Anton introducing motion to end Occupy Vancouver
Vancouver mayoral candidate Suzanne Anton is asking city council to direct police and firefighters to help end the city's Occupy protest.
The Non-Partisan Association councillor will be presenting the motion next week, but says she does not advocate using force to remove the tents that have been set up behind the Vancouver Art Gallery since Oct. 15.
"You work with people peacefully over a week, I guarantee you they will be gone," Anton said. "We have a professional team of staff who will make sure that they comply."
The team would involve city health, housing and engineering staff as well as police and firefighters. If protesters refuse to comply, Anton suggested staff could proceed by removing tents when they are unattended.
Incumbent Mayor Gregor Robertson told reporters Wednesday that police and city staff have already been reminding protesters day after day that the camp violates city bylaws.
He acknowledged that the message has not resonated much among demonstrators. "Their governance is, I think, amorphous at best, and so it's difficult for there to be a substantive exchange at this point… we're not hearing anything back except that they want to stay."
But for now, maintaining a dialogue is all that can be done, Robertson said.
Demonstrators in hundreds of other cities have joined in the Occupy Wall Street movement, and attempts to quash the protests using force have ended in violence, the Vision Vancouver mayor added.
"I know, looking at other cities that have descended into chaos with tear gas and arrests and violence, that that is not the way forward," Robertson said. "Precipitating that with threats and ultimatums is totally irresponsible, so we're not going there."
Anton says her motion would see "squatters" at the Art Gallery given a week notice to remove tents from the property. "People are fine, tents are not," said Anton, who accused Robertson of responding to the situation with indecision.
"Nobody, not even me, a member of his council, knows what his intentions are," she said.
The global protest against economic inequality and corporate greed has become a hot-button issue in Vancouver's civic campaign; Tuesday's mayoral debate saw demonstrators shout over both Robertson and Anton before one Occupy protester stormed the stage.

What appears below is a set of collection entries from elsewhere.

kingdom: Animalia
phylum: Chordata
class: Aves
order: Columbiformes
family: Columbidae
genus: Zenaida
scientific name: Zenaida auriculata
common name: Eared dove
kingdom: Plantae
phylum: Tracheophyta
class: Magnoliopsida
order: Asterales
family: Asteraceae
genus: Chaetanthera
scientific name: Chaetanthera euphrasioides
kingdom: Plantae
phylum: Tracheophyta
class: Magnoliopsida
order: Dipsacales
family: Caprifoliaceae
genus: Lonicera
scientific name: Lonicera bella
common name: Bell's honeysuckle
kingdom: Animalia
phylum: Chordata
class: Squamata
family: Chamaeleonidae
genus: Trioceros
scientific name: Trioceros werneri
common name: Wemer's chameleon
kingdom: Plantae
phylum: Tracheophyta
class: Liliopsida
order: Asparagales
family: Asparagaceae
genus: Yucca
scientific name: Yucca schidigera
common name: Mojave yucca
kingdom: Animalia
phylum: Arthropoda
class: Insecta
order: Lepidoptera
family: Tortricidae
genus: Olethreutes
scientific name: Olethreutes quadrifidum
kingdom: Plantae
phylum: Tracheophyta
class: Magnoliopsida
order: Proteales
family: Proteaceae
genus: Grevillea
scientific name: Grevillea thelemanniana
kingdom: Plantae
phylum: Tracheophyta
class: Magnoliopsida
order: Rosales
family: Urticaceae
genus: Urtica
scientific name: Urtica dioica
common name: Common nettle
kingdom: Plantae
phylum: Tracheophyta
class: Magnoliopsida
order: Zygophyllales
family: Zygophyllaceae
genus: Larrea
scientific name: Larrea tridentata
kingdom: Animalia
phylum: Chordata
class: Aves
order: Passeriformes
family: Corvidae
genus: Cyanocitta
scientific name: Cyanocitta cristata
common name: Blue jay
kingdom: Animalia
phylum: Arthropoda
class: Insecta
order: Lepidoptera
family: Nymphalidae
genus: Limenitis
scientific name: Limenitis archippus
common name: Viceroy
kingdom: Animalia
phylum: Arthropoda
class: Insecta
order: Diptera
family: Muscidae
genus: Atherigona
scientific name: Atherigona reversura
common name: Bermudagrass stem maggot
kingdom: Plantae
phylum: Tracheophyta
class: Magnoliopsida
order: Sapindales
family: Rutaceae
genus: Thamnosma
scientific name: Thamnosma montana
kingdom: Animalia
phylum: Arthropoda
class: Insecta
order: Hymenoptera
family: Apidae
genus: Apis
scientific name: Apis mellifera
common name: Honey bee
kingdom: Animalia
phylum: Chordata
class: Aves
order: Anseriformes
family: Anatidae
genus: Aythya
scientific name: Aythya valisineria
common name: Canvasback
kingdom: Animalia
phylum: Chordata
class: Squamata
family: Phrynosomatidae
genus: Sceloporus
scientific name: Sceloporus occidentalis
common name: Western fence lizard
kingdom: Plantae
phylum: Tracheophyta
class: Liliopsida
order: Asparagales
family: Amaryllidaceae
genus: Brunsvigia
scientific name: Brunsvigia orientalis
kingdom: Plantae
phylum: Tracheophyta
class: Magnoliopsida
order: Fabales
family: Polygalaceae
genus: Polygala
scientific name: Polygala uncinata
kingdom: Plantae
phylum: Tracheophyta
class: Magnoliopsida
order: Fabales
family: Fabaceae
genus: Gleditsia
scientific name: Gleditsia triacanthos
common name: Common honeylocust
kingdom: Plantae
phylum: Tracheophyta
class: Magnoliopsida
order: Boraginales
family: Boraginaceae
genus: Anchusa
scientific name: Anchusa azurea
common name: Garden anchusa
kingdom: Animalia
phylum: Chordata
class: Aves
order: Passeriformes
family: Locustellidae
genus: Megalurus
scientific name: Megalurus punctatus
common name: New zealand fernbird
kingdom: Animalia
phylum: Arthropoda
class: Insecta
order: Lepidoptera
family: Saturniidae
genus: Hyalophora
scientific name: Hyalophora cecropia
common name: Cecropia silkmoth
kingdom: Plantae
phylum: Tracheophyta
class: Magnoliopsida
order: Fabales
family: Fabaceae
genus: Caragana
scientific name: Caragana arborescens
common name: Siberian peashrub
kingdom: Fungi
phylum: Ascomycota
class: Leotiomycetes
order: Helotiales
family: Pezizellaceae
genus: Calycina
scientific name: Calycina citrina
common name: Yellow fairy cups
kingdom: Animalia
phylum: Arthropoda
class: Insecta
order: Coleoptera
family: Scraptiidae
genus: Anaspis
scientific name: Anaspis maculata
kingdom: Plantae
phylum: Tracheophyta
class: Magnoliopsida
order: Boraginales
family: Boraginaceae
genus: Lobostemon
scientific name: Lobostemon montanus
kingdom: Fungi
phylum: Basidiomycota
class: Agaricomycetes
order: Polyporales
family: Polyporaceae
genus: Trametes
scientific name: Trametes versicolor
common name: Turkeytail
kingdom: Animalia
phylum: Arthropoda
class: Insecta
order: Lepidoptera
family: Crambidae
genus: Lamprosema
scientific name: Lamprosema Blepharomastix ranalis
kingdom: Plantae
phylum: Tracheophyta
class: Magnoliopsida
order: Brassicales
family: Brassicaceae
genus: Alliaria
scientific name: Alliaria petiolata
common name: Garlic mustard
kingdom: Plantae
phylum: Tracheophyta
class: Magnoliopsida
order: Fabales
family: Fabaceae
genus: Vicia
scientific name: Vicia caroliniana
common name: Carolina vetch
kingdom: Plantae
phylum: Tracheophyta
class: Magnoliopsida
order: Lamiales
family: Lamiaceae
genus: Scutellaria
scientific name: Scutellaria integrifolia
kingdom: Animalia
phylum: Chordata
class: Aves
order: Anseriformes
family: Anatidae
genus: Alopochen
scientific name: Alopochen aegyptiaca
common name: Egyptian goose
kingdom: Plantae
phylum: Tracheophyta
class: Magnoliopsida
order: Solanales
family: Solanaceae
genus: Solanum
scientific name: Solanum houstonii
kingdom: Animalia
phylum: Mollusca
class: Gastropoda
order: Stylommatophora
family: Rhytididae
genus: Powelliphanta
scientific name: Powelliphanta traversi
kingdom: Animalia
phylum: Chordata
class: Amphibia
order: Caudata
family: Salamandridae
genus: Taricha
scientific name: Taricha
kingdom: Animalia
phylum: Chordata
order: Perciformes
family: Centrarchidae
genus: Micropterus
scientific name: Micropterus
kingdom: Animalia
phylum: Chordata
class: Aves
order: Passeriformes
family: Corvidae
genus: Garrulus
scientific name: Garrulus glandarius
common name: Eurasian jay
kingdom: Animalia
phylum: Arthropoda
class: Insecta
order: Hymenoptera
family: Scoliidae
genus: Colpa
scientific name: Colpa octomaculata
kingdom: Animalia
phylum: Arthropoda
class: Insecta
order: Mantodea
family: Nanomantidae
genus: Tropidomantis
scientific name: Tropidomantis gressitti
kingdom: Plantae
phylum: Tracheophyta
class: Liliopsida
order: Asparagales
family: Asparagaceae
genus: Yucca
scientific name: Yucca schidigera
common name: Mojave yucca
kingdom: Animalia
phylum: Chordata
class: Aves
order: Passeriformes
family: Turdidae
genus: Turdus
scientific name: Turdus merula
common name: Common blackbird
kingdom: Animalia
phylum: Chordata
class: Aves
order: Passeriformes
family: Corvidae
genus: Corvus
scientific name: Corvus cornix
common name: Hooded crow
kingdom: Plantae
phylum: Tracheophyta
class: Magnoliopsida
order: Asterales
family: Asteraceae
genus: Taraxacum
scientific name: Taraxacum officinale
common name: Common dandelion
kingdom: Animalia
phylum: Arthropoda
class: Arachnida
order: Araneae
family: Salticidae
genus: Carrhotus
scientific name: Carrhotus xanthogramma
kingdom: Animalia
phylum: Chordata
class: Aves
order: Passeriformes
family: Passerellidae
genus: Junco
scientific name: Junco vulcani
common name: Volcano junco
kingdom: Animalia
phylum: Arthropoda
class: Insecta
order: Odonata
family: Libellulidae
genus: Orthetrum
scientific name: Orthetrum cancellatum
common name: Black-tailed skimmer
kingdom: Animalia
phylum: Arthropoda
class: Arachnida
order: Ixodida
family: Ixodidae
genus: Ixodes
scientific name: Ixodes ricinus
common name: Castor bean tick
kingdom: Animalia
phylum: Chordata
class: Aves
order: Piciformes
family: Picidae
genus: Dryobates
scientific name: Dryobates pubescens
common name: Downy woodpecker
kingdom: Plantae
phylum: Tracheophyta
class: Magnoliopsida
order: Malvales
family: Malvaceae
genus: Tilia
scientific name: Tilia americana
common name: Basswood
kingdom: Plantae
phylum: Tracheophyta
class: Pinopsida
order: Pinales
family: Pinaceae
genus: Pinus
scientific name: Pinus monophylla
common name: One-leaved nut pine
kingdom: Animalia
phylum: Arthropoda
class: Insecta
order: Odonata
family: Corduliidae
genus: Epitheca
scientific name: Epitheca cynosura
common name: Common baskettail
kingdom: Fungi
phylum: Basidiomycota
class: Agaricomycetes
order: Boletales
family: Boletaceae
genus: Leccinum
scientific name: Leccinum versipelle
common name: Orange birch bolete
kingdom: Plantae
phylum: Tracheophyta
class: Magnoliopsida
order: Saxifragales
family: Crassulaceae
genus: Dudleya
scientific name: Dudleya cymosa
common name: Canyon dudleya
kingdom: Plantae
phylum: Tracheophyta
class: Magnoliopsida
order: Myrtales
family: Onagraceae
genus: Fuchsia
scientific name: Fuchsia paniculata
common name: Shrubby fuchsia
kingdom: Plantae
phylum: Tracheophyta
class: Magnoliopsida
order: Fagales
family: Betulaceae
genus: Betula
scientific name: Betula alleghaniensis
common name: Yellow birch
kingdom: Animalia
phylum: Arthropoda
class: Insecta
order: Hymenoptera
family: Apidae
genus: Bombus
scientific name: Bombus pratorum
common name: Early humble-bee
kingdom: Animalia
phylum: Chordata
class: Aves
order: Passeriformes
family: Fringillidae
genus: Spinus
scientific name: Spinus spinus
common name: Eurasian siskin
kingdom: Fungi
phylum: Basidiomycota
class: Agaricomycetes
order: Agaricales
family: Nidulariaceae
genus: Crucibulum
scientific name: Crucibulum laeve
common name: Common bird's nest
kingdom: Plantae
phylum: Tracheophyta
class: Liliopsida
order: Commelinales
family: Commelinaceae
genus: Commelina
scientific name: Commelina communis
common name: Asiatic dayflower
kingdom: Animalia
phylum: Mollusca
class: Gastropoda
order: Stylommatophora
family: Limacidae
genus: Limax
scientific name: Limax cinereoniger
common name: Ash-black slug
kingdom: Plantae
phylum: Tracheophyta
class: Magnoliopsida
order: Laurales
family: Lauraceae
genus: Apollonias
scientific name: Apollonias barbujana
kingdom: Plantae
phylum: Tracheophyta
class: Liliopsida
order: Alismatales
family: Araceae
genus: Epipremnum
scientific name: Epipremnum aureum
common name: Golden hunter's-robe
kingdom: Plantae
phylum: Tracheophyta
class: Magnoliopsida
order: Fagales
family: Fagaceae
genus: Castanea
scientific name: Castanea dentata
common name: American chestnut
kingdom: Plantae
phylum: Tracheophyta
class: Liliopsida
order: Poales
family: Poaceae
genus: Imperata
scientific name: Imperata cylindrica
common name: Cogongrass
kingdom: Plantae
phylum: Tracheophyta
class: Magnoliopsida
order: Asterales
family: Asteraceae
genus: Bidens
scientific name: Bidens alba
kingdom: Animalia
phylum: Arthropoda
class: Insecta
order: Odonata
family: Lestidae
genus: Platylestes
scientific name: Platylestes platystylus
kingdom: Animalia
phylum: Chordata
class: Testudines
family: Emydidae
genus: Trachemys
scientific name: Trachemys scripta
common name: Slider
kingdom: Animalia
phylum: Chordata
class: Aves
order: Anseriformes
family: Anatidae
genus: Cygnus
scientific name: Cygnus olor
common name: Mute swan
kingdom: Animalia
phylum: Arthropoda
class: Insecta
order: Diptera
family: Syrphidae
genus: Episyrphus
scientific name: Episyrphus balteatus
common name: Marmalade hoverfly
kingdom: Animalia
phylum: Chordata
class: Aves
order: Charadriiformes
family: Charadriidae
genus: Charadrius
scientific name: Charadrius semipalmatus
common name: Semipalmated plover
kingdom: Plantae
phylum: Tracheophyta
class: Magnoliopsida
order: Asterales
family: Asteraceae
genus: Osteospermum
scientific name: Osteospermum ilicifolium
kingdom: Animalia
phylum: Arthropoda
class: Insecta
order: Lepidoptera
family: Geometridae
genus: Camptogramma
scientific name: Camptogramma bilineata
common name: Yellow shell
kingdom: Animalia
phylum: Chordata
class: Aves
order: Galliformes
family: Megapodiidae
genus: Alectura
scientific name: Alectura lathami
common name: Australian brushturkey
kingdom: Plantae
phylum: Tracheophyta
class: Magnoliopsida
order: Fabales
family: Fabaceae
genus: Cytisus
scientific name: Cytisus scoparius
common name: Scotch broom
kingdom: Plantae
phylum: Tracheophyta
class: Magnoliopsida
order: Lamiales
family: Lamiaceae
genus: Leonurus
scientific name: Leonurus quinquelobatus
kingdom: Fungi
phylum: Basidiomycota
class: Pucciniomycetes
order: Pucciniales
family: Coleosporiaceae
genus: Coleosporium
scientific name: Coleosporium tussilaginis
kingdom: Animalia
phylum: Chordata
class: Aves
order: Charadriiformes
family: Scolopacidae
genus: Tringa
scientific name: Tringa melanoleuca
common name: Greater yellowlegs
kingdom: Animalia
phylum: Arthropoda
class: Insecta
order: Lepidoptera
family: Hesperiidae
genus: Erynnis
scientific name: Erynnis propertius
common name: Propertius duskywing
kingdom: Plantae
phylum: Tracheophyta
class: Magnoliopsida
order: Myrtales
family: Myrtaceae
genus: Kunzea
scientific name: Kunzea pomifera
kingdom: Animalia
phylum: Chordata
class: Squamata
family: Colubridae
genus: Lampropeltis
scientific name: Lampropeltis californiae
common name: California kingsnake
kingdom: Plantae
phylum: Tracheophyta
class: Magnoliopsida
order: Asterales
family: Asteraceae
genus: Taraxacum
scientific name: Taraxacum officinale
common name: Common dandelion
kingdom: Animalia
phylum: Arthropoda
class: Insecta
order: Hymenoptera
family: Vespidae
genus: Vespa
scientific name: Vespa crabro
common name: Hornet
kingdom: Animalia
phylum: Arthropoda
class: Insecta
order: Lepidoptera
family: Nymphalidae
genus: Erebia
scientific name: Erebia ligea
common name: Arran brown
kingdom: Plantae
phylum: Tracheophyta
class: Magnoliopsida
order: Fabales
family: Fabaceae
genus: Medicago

Robertson shrugged the incident off Wednesday as "boisterous" attendees merely exercising their right to protest.
The mayor of Halifax, which has also hosted an Occupy protest since Oct. 15, issued his own one-week ultimatum on Tuesday, saying the city needed to be cleaned for a ceremony of the Atlantic Jewish Council on Nov. 9 and a Remembrance Day event two days later.
He did not outline what the city plans to do if they refuse to vacate.
In the States, a handful of cities have taken a more hands-on approach to quelling protests. On Wednesday, riot squads in the U.S. cracked down on camps in Atlanta and Oakland, Calif., deploying tear gas and arresting dozens of protesters.
Protesters were reportedly warned multiple times overnight before the raid began.
Vancouver's mayor insists the situation must be taken day-by-day, and that the city would take more swift action if police or staff witness health, safety or fire breaches at the site.
Municipal elections are being held province-wide Nov. 19.